> **Text block**
◇ ◇ ◇ ◇ ◇

# ChokeCherry wood



## nashbok (Jul 19, 2010)

Can any of you more northerly lumberjocks give me a pointer or two about working with chokecherry? It's nice looking stuff, just doesn't seem to be much info on it. Are there allergy concerns or anything like that?

I was at my parents home in MN when a storm went through and took down a rather substantial chokecherry tree. I grabbed the chainsaw and got some ok sized pieces out of it. Of course, I brought it back to Texas and let it sit in my garage for a month and it cracked unbelievably.

I should be able to get enough lumber to make a cheese board or something along those lines.

Thanks all
Kevin


----------



## TCCcabinetmaker (Dec 14, 2011)

paint the ends of the logs…

End grain loses moisture substaintially quicker than the inside of the tree. If you paint the ends of the log as quickly as possible, this will not be a problem. I've got a wild cherry laying in the shop approxmiately 12' long and probably 16" around that I have to figure out how to manhandle to resaw by myself… at least 300 lbs lol.

(ps it's sitting in front of a bandsaw with an 18 throat, and a 15 horse motor on it.)

◇ ◇ ◇ ◇ ◇

> **Available data**
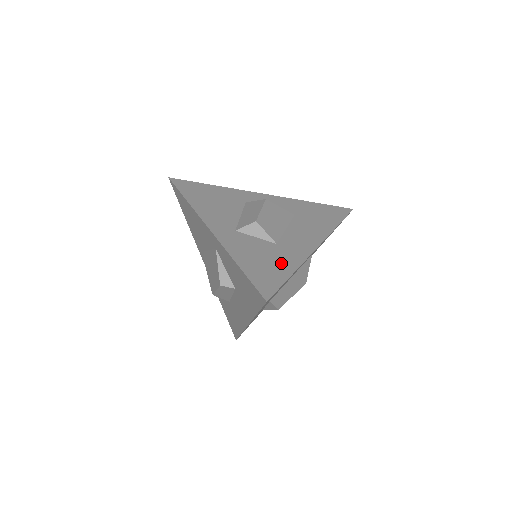
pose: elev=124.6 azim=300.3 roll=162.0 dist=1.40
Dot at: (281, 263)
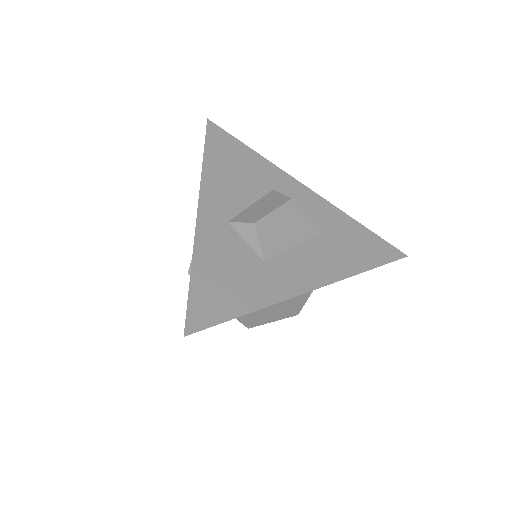
Dot at: (247, 291)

◇ ◇ ◇ ◇ ◇

> **What you will do**
a: In the chokecherry wood thread, how long did the wood sit in the garage before it cracked?
b: Edit the chokecherry wood thread starting at "Can any of you" and ending at "anything like that?", putting "tip" in place of "pointer".

> **Replies**
a: A month.

b:
Can any of you more northerly lumberjocks give me a tip or two about working with chokecherry? It's nice looking stuff, just doesn't seem to be much info on it. Are there allergy concerns or anything like that?